Pero como metáfora personal, esto me abrió una observación muy interesante.

Ver lo cercano no siempre significa tener dirección

La miopía permite ver mejor lo que está cerca.

Lo inmediato.

Lo que está frente a uno.

Lo que se puede tocar, resolver, corregir o atender en este momento.

Pero lo lejano aparece borroso.

Y eso me hizo pensar en algo que muchas personas vivimos, aunque no siempre lo nombramos.

Podemos resolver lo urgente.

Podemos atender lo que está cerca.

Podemos responder mensajes, pagar cuentas, terminar tareas, apagar incendios, cumplir con lo inmediato.

Pero cuando se trata de mirar más lejos, algo se vuelve borroso.

A eso le llamo El Horizonte Borroso™

El Horizonte Borroso™ es ese estado interno en el que una persona puede funcionar bien en lo cercano, pero siente resistencia, incomodidad o confusión cuando intenta mirar su futuro con claridad.

No es incapacidad.

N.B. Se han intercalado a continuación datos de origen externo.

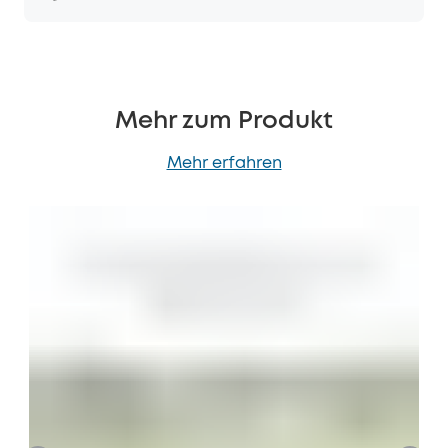
Mehr zum Produkt
Mehr erfahren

No es falta de inteligencia. No siempre es falta de disciplina. A veces es una dificultad para sostener una visión más grande de uno mismo.

Lo urgente puede convertirse en refugio

Hay algo curioso con lo inmediato.

Lo inmediato da sensación de control.

Una tarea pequeña se puede terminar.

Un problema urgente se puede resolver.

Una conversación pendiente se puede responder.

Pero una visión de futuro exige otra cosa.

Exige dirección, paciencia, identidad y responsabilidad.

Mirar lejos puede dar miedo porque vuelve real una pregunta

¿Y si realmente puedo construir algo más grande?

¿Y si ya no puedo seguir diciendo que no sé hacia dónde voy?

¿Y si ver con claridad también me obliga a tomar decisiones más firmes?

A veces no evitamos el futuro porque no lo queramos. A veces lo evitamos porque verlo con claridad nos pide crecer.

El problema no siempre es avanzar

Muchas personas creen que están estancadas porque no hacen suficiente.

Pero a veces el problema no es la cantidad de acción.

A veces el problema es que la acción no tiene una dirección clara.

Trabajan mucho, resuelven mucho, se ocupan mucho, pero no siempre están caminando hacia una visión elegida conscientemente.

Una pregunta incómoda

¿Estoy usando lo urgente para no mirar lo importante?

Esa pregunta no acusa.

Solo ayuda a observar.

Los lentes como símbolo de dirección

Desde esta observación, empecé a mirar mis lentes de otra manera.

No solo como un objeto que corrige la vista.

También como un recordatorio.

Cada vez que me los pongo antes de trabajar, puedo convertir ese gesto en una pequeña decisión interna.

“Sostengo mi visión.
Elijo mirar mi futuro con más claridad.
No necesito verlo todo perfecto.
Pero sí puedo dar el siguiente paso con más enfoque.”

No necesitas ver todo el camino

Creo que aquí hay una idea importante.

Muchas veces creemos que mirar el futuro significa tenerlo todo resuelto.

Saber exactamente qué va a pasar.

Tener el plan perfecto.

No dudar.

Pero quizá mirar el futuro no significa controlar todo. Quizá significa dejar de evitarlo.

Ejercicio de observación

Si esta idea te toca, no intentes sacar una conclusión rápida.

Solo toma una libreta y responde con calma:

  • ¿Qué cosas cercanas resuelvo con facilidad?
  • ¿Qué parte de mi futuro se siente borrosa?
  • ¿Qué decisión estoy evitando mirar con claridad?
  • ¿Qué pasaría si dejara de vivir solo apagando urgencias?
  • ¿Cuál es el siguiente paso pequeño que sí puedo ver hoy?

Una forma más justa de mirar

No escribo esto para decir que todos los problemas visuales tienen una explicación emocional.

Lo escribo porque a veces un detalle cotidiano puede convertirse en una puerta de observación.

En mi caso, los lentes me hicieron mirar una pregunta que quizá llevaba tiempo esperando:

¿Estoy dispuesto a ver con más claridad el futuro que digo querer construir?

No necesito tener todas las respuestas.

No necesito ver todo el camino.

Pero sí puedo empezar a mirar el horizonte con menos miedo y más honestidad.

Tal vez el primer paso no sea avanzar más rápido.

Tal vez el primer paso sea atreverte a mirar con claridad hacia dónde estás intentando ir.

Nota: este texto es una reflexión personal y simbólica. No sustituye revisión médica, diagnóstico profesional ni tratamiento visual. Si necesitas lentes o tienes molestias en la vista, consulta con un profesional de salud visual.